6.
管理人が言うにはこうだ。何らかの不具合によって同時に同じページにアクセスしていた6人の男女が何らかの理由でなりの世界に吸い込まれてしまったようで、なりのページには勝手に彼らの動作や会話が次々に表示されているようだった。管理人自身も書き込むことで会話しているようで、状況はわからないらしい。他に迷い込んだものは居ないようだが、これが原因でアプリのプログラムが崩れ始めているという。
「私たちはどうすれば……?」
さっきのケモ耳女性がまたもや声に問いかけたが、今度は助けを求めるかのようだった。少々時間がかかり帰ってきた言葉は、
「このなりきりを最後まで進めれば、なにか変わるかも知れませんね。」
という、単なる予想のような答えだった。しかし、今私たちが頼れるのは会話ができる管理人だけなのだから、この言葉を信じるしかない。

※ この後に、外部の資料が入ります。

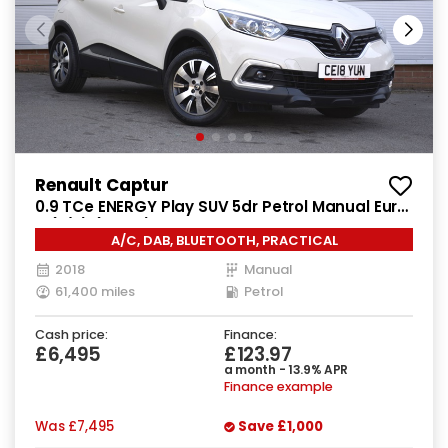
Renault Captur
0.9 TCe ENERGY Play SUV 5dr Petrol Manual Euro
6 (s/s) (90 ps)
A/C, DAB, BLUETOOTH, PRACTICAL
2018
Manual
61,400 miles
Petrol
Cash price:
Finance:
£6,495
£123.97
a month - 13.9% APR
Finance example
Was
£7,495
Save
£1,000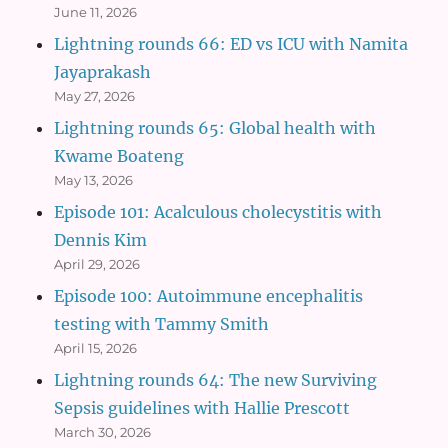
June 11, 2026
Lightning rounds 66: ED vs ICU with Namita
Jayaprakash
May 27, 2026
Lightning rounds 65: Global health with
Kwame Boateng
May 13, 2026
Episode 101: Acalculous cholecystitis with
Dennis Kim
April 29, 2026
Episode 100: Autoimmune encephalitis
testing with Tammy Smith
April 15, 2026
Lightning rounds 64: The new Surviving
Sepsis guidelines with Hallie Prescott
March 30, 2026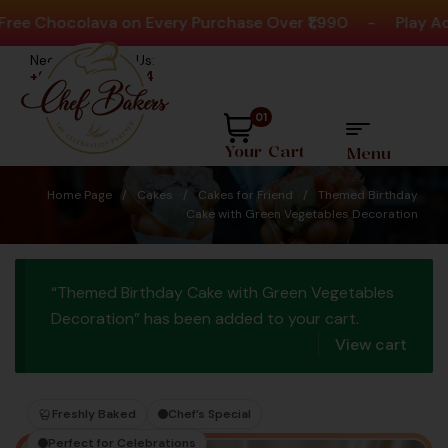
 Chocolava on Every Purchase Over ₹1,990
-
Play Activi
Need help? Call Us:
+91 8880404444
01
Your Cart
Menu
Home Page
/
Cakes
/
Cakes for Friend
/
Themed Birthday
Cake with Green Vegetables Decoration
“Themed Birthday Cake with Green Vegetables
Decoration” has been added to your cart.
View cart
Freshly Baked
Chef’s Special
Perfect for Celebrations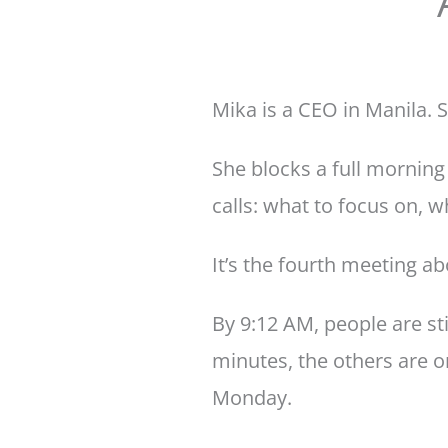
Mika is a CEO in Manila. S
She blocks a full morning
calls: what to focus on, 
It’s the fourth meeting a
By 9:12 AM, people are sti
minutes, the others are o
Monday.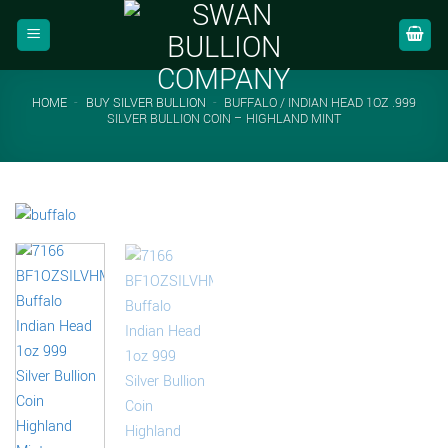
Skip
to
content
HOME
-
BUY SILVER BULLION
-
BUFFALO / INDIAN HEAD 1OZ .999
SILVER BULLION COIN – HIGHLAND MINT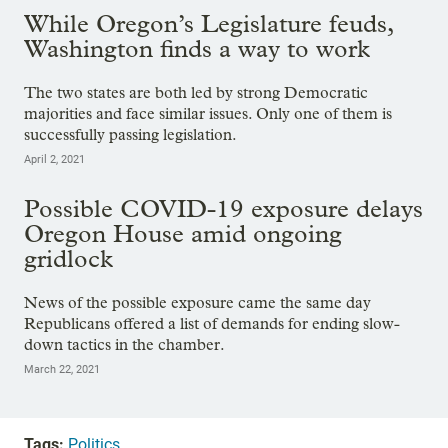
While Oregon’s Legislature feuds,
Washington finds a way to work
The two states are both led by strong Democratic
majorities and face similar issues. Only one of them is
successfully passing legislation.
April 2, 2021
Possible COVID-19 exposure delays
Oregon House amid ongoing
gridlock
News of the possible exposure came the same day
Republicans offered a list of demands for ending slow-
down tactics in the chamber.
March 22, 2021
Tags:
Politics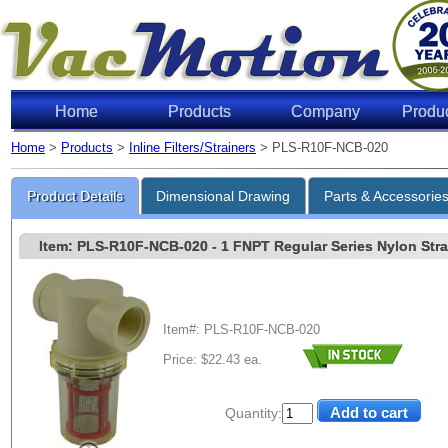
Home
Products
Company
Produ
Home
>
Products
>
Inline Filters/Strainers
> PLS-R10F-NCB-020
Product Details
Dimensional Drawing
Parts & Accessorie
Item: PLS-R10F-NCB-020
- 1 FNPT Regular Series Nylon Strai
Item#: PLS-R10F-NCB-020
Price: $22.43 ea.
Quantity: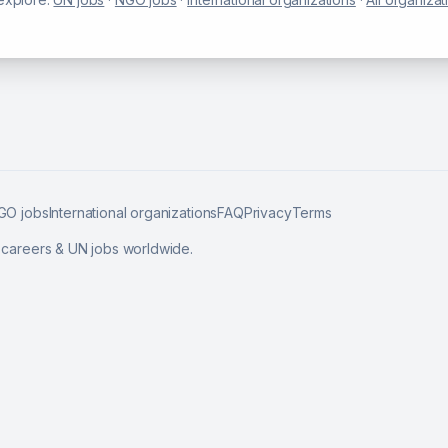
GO jobs
International organizations
FAQ
Privacy
Terms
l careers & UN jobs worldwide.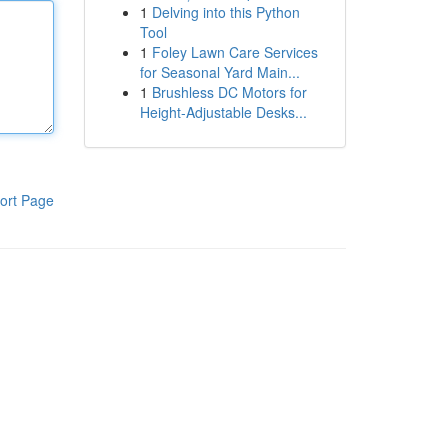
1
Delving into this Python
Tool
1
Foley Lawn Care Services
for Seasonal Yard Main...
1
Brushless DC Motors for
Height-Adjustable Desks...
ort Page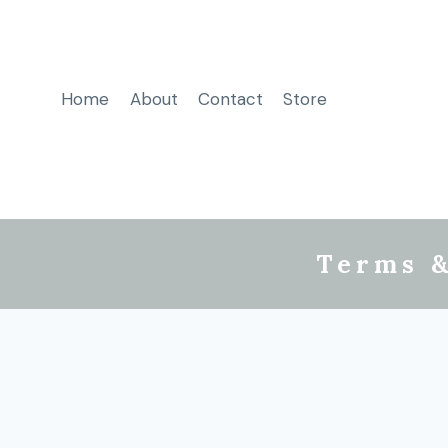
Home
About
Contact
Store
Terms &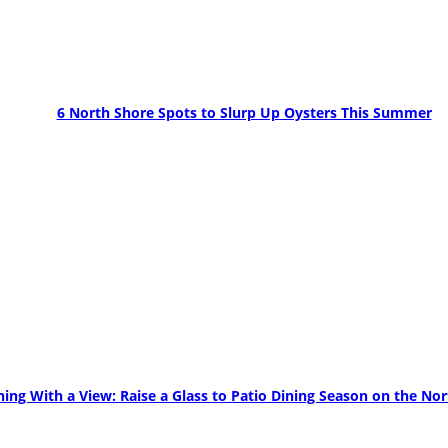
6 North Shore Spots to Slurp Up Oysters This Summer
ning With a View: Raise a Glass to Patio Dining Season on the No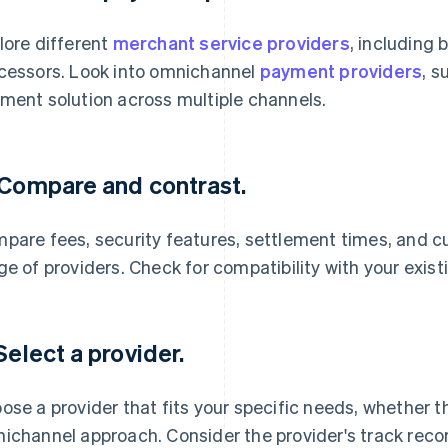
lore different
merchant service providers
, including
cessors. Look into omnichannel
payment providers
, s
ment solution across multiple channels.
 Compare and contrast.
pare fees, security features, settlement times, and c
ge of providers. Check for compatibility with your exis
 Select a provider.
ose a provider that fits your specific needs, whether th
ichannel approach. Consider the provider's track record 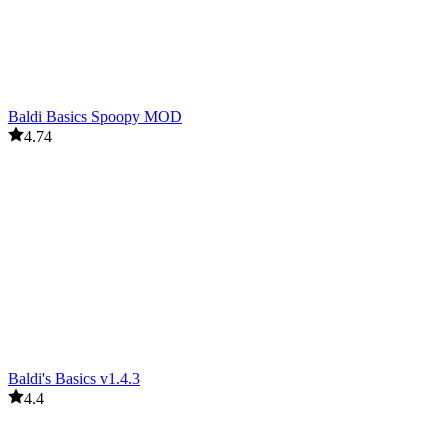
Baldi Basics Spoopy MOD
4.74
Baldi's Basics v1.4.3
4.4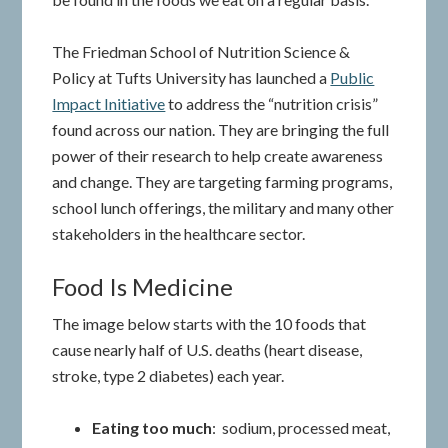
The Friedman School of Nutrition Science &
Policy at Tufts University has launched a
Public
Impact Initiative
to address the “nutrition crisis”
found across our nation. They are bringing the full
power of their research to help create awareness
and change. They are targeting farming programs,
school lunch offerings, the military and many other
stakeholders in the healthcare sector.
Food Is Medicine
The image below starts with the 10 foods that
cause nearly half of U.S. deaths (heart disease,
stroke, type 2 diabetes) each year.
Eating too much
: sodium, processed meat,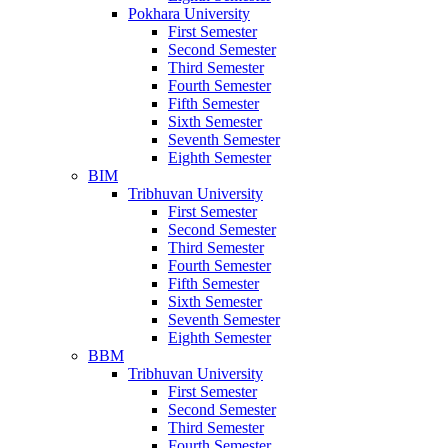
Pokhara University
First Semester
Second Semester
Third Semester
Fourth Semester
Fifth Semester
Sixth Semester
Seventh Semester
Eighth Semester
BIM
Tribhuvan University
First Semester
Second Semester
Third Semester
Fourth Semester
Fifth Semester
Sixth Semester
Seventh Semester
Eighth Semester
BBM
Tribhuvan University
First Semester
Second Semester
Third Semester
Fourth Semester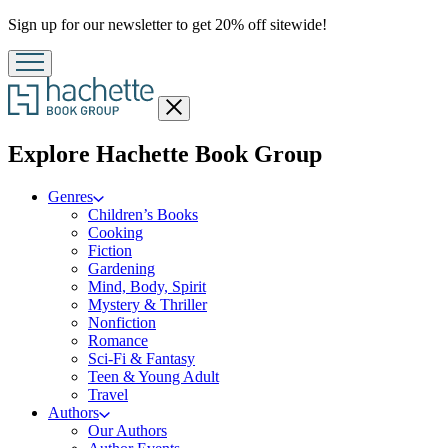
Promotion
Sign up for our newsletter to get 20% off sitewide!
Close
menu
menu
Explore Hachette Book Group
Genres
Children’s Books
Cooking
Fiction
Gardening
Mind, Body, Spirit
Mystery & Thriller
Nonfiction
Romance
Sci-Fi & Fantasy
Teen & Young Adult
Travel
Authors
Our Authors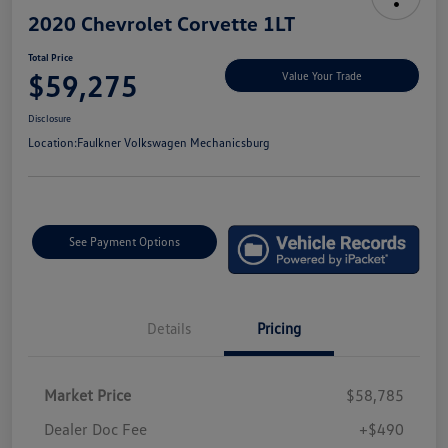
2020 Chevrolet Corvette 1LT
Total Price
$59,275
Value Your Trade
Disclosure
Location:
Faulkner Volkswagen Mechanicsburg
See Payment Options
Details
Pricing
Market Price
$58,785
Dealer Doc Fee
+$490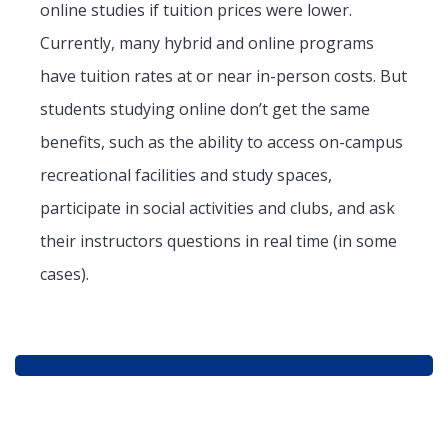
online studies if tuition prices were lower.
Currently, many hybrid and online programs
have tuition rates at or near in-person costs. But
students studying online don’t get the same
benefits, such as the ability to access on-campus
recreational facilities and study spaces,
participate in social activities and clubs, and ask
their instructors questions in real time (in some
cases).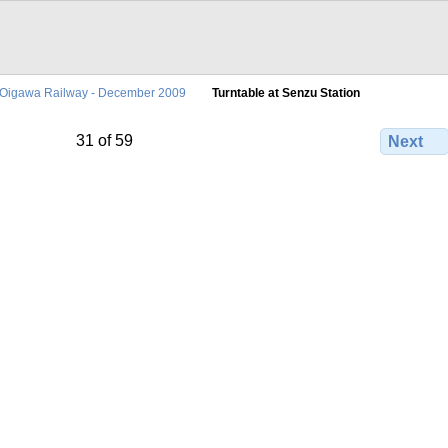
Oigawa Railway - December 2009
Turntable at Senzu Station
31 of 59
Next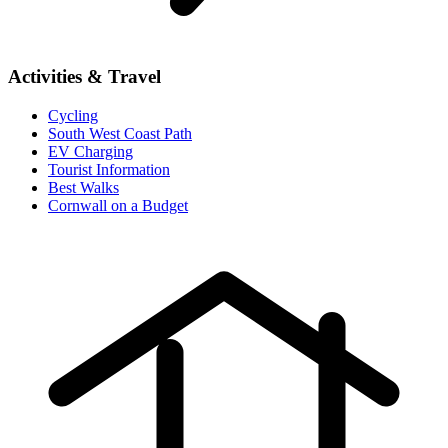
Activities & Travel
Cycling
South West Coast Path
EV Charging
Tourist Information
Best Walks
Cornwall on a Budget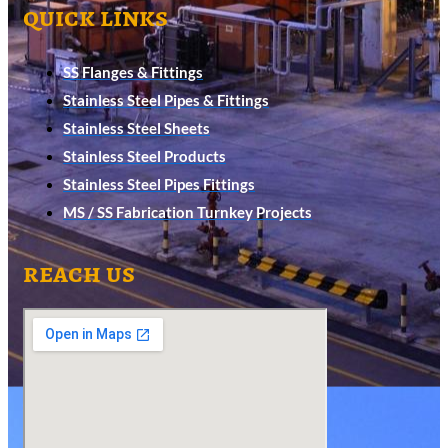
quick links
SS Flanges & Fittings
Stainless Steel Pipes & Fittings
Stainless Steel Sheets
Stainless Steel Products
Stainless Steel Pipes Fittings
MS / SS Fabrication Turnkey Projects
reach us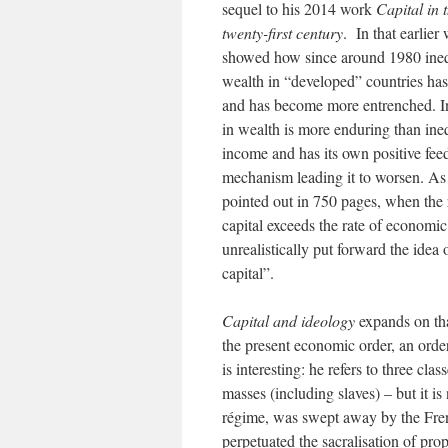
sequel to his 2014 work
Capital in 
twenty-first century
. In that earlier
showed how since around 1980 ineq
wealth in “developed” countries ha
and has become more entrenched. I
in wealth is more enduring than ineq
income and has its own positive fe
mechanism leading it to worsen. As
pointed out in 750 pages, when the 
capital exceeds the rate of economic
unrealistically put forward the idea
capital”.
Capital and ideology
expands on tha
the present economic order, an order
is interesting: he refers to three cla
masses (including slaves) – but it is
régime, was swept away by the French
perpetuated the sacralisation of prop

管理人はこの掲示板へのアクセスができないようにするためにパソコンをいじると、ひとつの課題を残してこの場からログアウトしてしまった。そして、この課題とは『自己紹介』だった。くれぐれも個人情報を言わないうにと2回も念を押して言っていた気がする。こういう時になんて言えばいいのかわからないが、自己紹介を始めてみようと思う。
「……ぁ、あの。初めまして、#目猫です。」
なんと言えばいいかわからなかったので、皆わかるだろう自分のユーザー名を名乗る。すると、聞こえたのは凛とした男性の声だった。一瞬驚くが、周りの様子は普通にしっくりきているようで、どうなっているのか全く理解出来なかった。